* Records for this task:
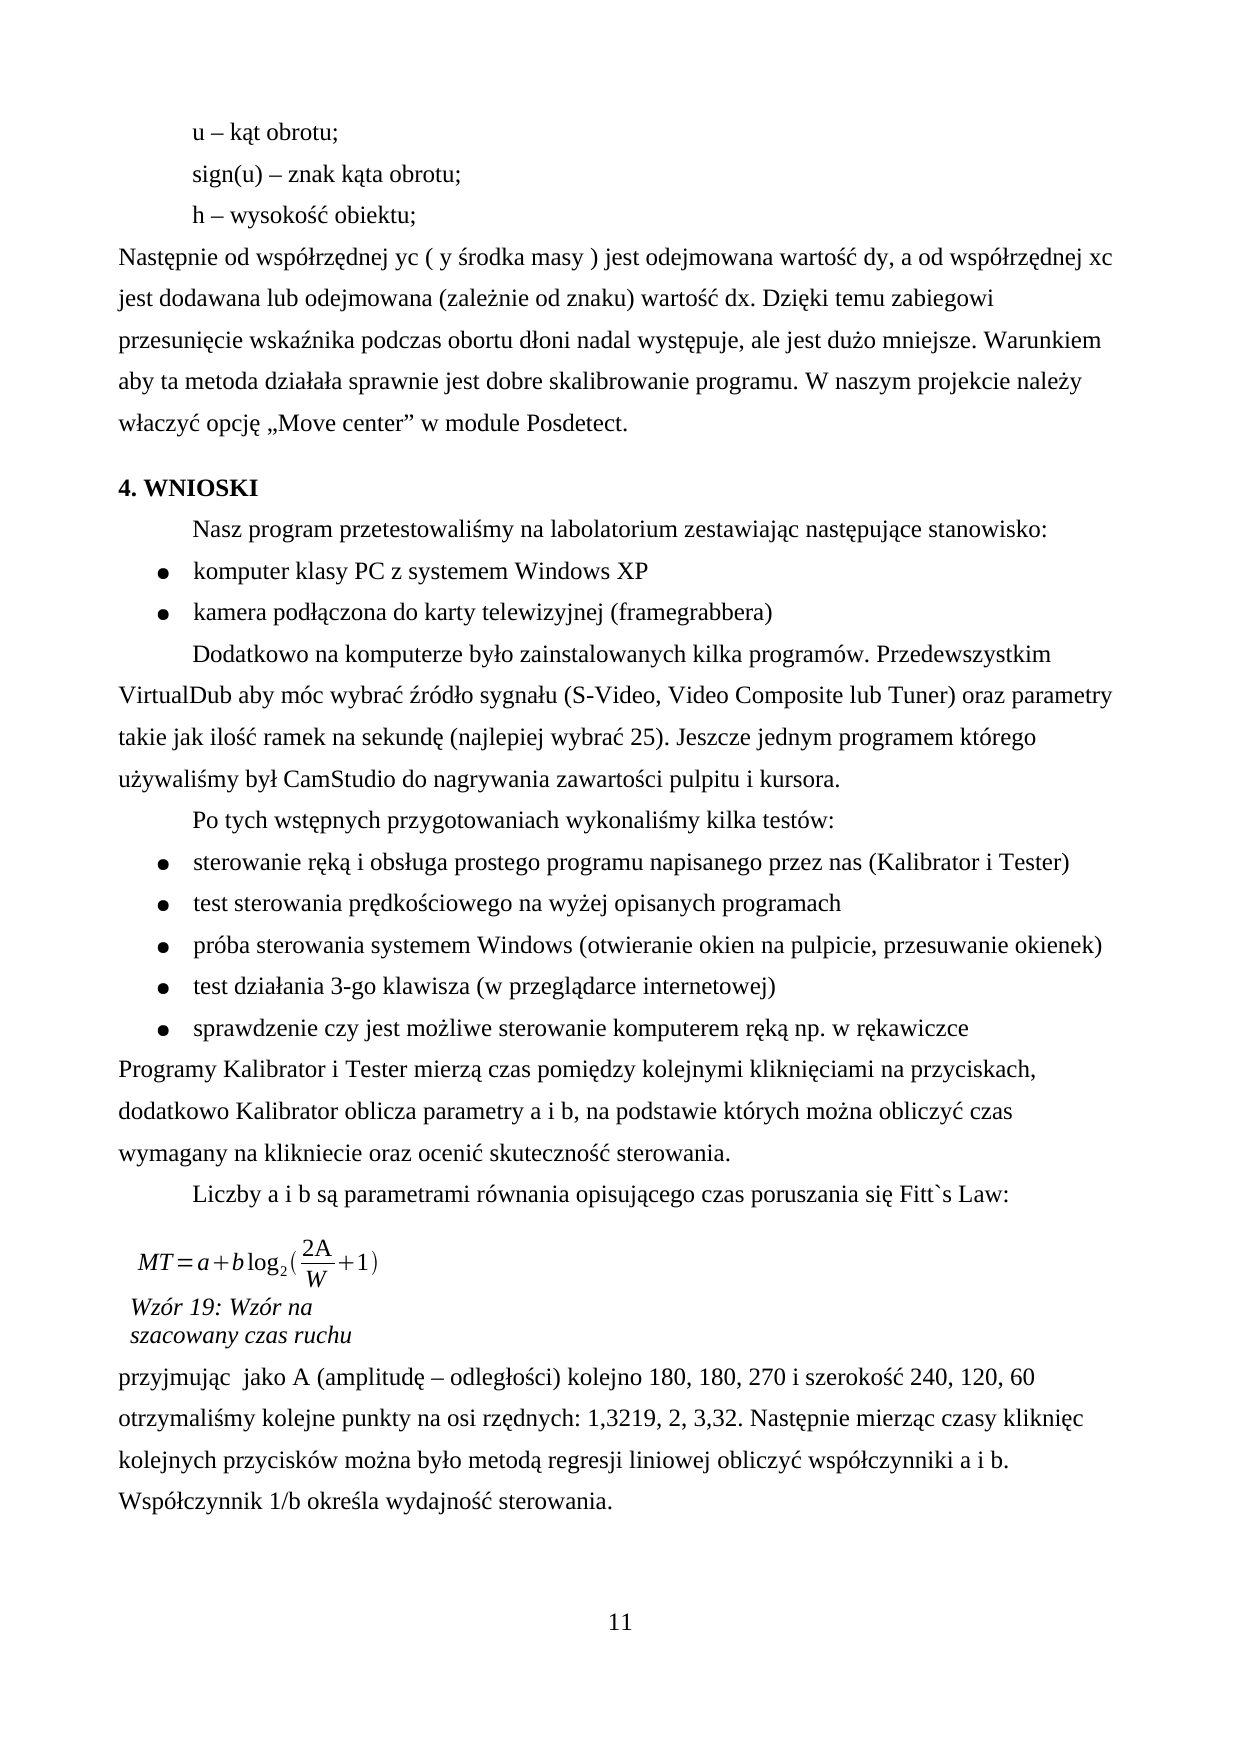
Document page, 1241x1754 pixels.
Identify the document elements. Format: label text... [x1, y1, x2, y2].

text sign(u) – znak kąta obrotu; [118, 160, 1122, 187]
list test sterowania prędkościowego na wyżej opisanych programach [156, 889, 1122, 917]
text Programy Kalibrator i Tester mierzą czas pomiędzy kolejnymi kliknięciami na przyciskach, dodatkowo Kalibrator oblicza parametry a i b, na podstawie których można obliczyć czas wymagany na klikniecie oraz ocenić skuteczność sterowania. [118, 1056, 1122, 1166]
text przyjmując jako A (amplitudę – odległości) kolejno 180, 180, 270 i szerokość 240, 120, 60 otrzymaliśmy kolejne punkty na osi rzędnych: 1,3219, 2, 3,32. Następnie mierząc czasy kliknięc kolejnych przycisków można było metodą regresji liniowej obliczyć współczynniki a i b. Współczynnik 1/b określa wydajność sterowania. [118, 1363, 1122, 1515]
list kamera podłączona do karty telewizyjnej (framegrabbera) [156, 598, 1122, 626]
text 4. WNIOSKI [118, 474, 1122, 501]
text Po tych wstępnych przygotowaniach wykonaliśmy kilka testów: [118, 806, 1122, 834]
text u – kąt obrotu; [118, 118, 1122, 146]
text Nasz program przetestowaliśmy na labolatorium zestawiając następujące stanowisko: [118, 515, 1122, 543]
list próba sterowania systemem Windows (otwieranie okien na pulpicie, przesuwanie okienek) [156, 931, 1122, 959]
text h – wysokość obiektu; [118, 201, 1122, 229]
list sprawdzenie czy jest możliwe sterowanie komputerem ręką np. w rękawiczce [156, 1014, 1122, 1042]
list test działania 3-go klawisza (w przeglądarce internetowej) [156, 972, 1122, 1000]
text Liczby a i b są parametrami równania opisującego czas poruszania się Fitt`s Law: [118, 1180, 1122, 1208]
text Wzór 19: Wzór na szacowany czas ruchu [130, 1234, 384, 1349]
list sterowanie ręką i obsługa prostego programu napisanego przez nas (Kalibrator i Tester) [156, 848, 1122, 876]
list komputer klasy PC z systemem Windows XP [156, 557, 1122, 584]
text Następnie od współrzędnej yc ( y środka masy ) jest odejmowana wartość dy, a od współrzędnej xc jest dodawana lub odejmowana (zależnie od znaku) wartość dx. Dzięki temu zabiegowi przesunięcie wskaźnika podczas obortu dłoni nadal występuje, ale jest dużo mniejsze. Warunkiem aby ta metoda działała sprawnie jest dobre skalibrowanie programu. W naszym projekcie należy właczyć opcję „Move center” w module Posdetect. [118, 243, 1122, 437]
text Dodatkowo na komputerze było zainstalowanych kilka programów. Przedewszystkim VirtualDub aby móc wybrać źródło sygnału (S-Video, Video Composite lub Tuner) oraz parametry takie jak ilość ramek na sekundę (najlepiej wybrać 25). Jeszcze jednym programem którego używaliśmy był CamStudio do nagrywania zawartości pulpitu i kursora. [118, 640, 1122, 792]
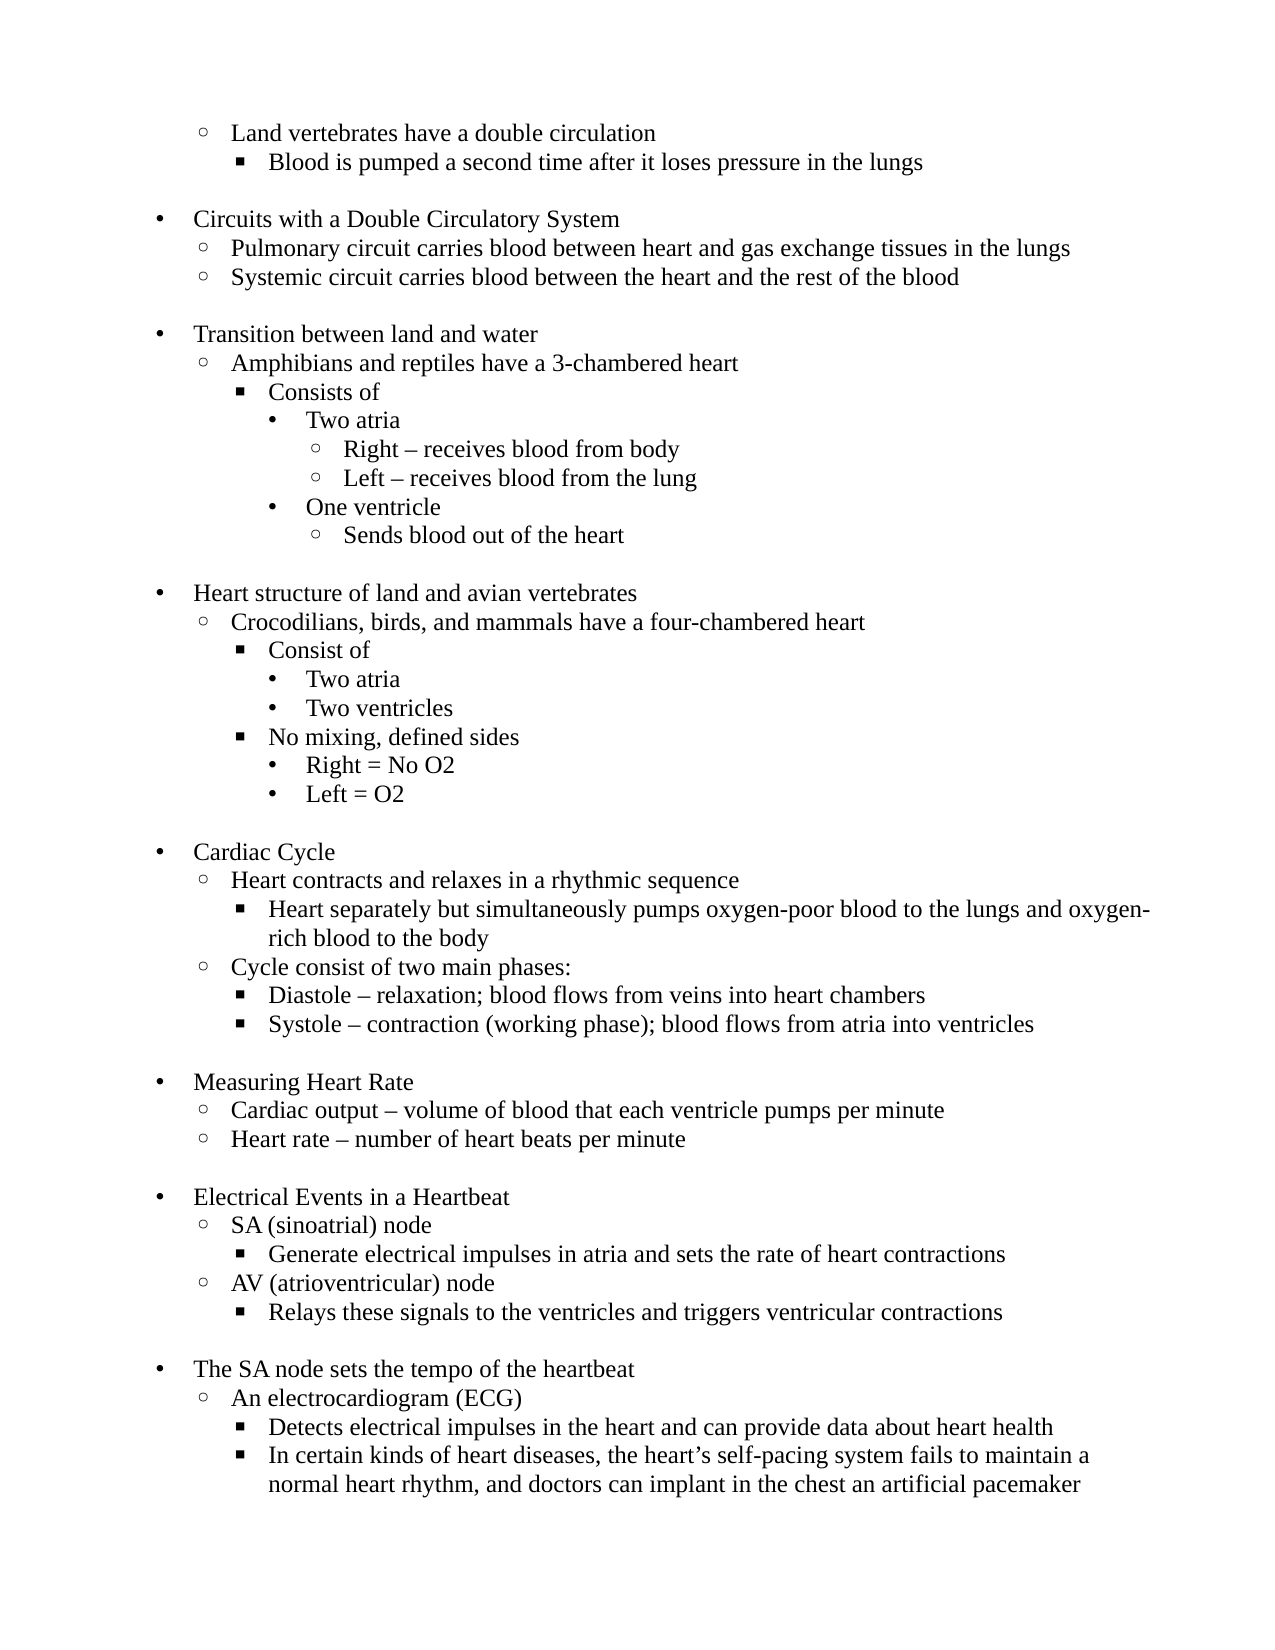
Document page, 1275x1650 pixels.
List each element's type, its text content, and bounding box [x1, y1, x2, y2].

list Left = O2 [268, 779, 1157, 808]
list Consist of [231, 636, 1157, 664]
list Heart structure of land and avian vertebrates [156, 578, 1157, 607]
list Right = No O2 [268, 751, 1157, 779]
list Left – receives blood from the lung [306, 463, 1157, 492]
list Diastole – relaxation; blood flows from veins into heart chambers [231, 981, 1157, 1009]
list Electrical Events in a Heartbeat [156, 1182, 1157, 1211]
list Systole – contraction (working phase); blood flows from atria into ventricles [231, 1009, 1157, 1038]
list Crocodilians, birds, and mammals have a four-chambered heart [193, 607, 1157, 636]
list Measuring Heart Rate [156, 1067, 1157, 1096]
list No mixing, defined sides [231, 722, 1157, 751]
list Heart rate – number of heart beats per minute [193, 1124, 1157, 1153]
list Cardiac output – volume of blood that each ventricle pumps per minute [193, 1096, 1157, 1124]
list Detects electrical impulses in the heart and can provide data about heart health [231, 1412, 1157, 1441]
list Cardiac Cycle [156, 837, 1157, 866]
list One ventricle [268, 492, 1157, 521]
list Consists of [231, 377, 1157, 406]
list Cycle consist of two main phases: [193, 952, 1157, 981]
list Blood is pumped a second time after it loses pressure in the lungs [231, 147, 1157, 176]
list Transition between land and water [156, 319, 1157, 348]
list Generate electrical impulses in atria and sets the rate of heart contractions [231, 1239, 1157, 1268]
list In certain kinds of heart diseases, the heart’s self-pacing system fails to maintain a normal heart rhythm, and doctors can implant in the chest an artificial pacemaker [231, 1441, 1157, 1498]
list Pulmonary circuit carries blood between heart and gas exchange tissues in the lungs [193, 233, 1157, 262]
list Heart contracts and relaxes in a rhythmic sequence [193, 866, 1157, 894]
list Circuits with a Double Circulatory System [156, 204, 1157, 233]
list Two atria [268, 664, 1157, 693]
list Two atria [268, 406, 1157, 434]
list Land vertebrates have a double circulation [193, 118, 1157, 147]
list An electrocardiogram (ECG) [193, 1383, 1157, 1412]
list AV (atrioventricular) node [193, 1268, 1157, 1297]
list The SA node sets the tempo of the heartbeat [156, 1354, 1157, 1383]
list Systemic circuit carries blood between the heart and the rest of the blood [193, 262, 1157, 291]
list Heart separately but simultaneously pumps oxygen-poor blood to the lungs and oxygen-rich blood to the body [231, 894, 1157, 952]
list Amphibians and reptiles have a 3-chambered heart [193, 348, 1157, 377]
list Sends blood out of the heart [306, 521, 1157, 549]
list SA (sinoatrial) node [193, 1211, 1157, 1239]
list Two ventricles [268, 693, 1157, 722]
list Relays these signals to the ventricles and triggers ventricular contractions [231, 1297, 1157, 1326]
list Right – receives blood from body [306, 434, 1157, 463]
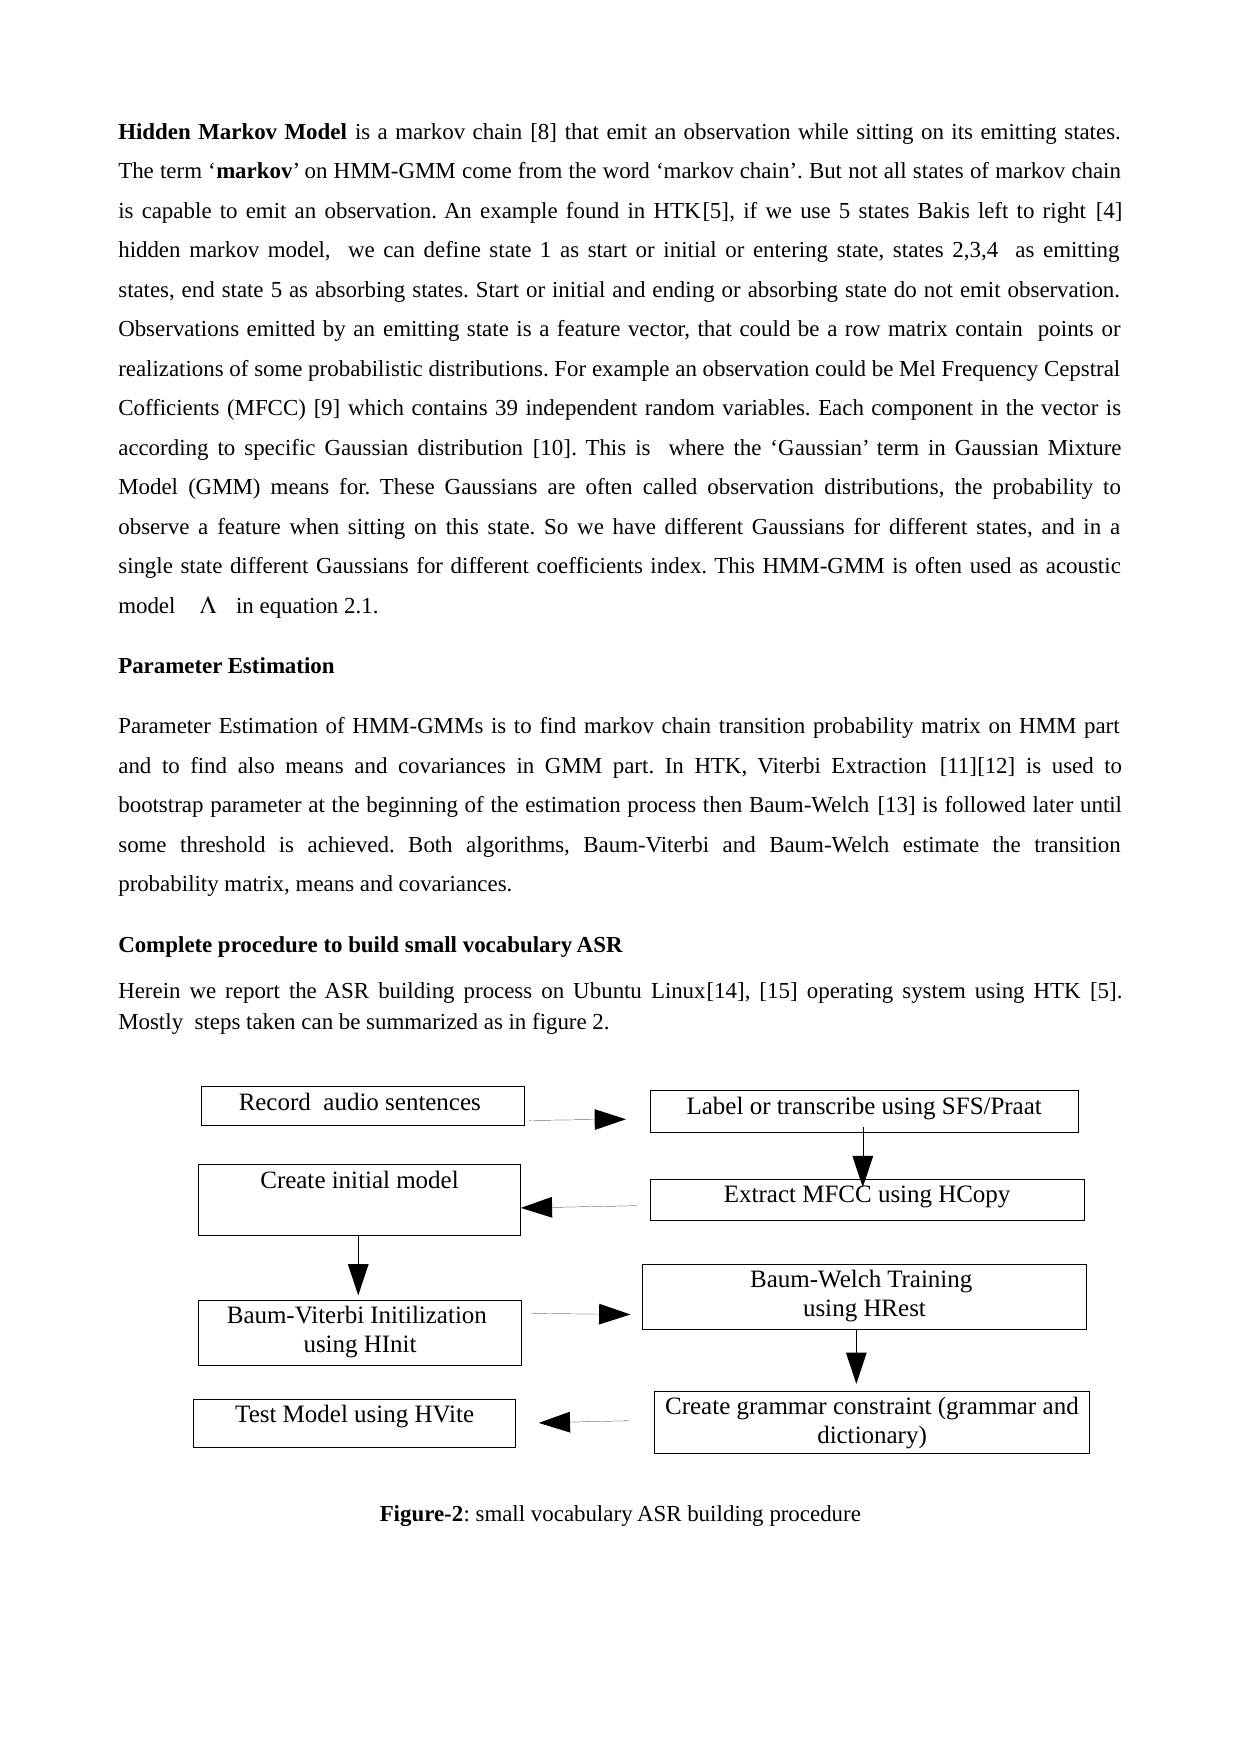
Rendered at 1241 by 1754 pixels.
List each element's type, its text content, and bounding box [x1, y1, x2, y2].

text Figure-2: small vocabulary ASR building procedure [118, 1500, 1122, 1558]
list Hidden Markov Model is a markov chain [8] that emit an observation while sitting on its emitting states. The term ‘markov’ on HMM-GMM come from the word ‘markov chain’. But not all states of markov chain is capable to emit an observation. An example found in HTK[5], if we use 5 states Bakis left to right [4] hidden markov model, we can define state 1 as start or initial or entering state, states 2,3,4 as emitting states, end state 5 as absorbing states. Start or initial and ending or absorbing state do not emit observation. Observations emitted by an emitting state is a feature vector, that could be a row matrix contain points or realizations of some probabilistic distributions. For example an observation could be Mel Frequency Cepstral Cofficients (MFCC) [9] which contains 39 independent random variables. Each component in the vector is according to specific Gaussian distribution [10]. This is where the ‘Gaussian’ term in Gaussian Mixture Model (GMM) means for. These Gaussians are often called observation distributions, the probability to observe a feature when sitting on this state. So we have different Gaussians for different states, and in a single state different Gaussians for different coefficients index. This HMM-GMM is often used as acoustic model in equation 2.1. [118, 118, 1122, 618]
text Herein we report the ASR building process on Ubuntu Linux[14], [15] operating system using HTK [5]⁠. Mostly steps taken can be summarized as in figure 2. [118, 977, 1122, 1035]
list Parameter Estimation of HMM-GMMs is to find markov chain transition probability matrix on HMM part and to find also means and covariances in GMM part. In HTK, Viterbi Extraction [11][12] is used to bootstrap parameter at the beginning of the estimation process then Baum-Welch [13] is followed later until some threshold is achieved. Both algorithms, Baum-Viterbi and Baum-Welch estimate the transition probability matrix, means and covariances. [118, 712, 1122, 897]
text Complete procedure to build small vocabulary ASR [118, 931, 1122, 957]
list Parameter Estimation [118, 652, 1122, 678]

* Required task:
Express the lines from the beginning of the items up to and including the line with "Identify the document" as a JSON list of strings, one string per line, with blank lines omitted. Leave the pictures out of the answer.

* Finished answer:
[
  "Document page, 1241x1754 pixels.",
  "Identify the document elements. Format: label text... [x1, y1, x2, y2]."
]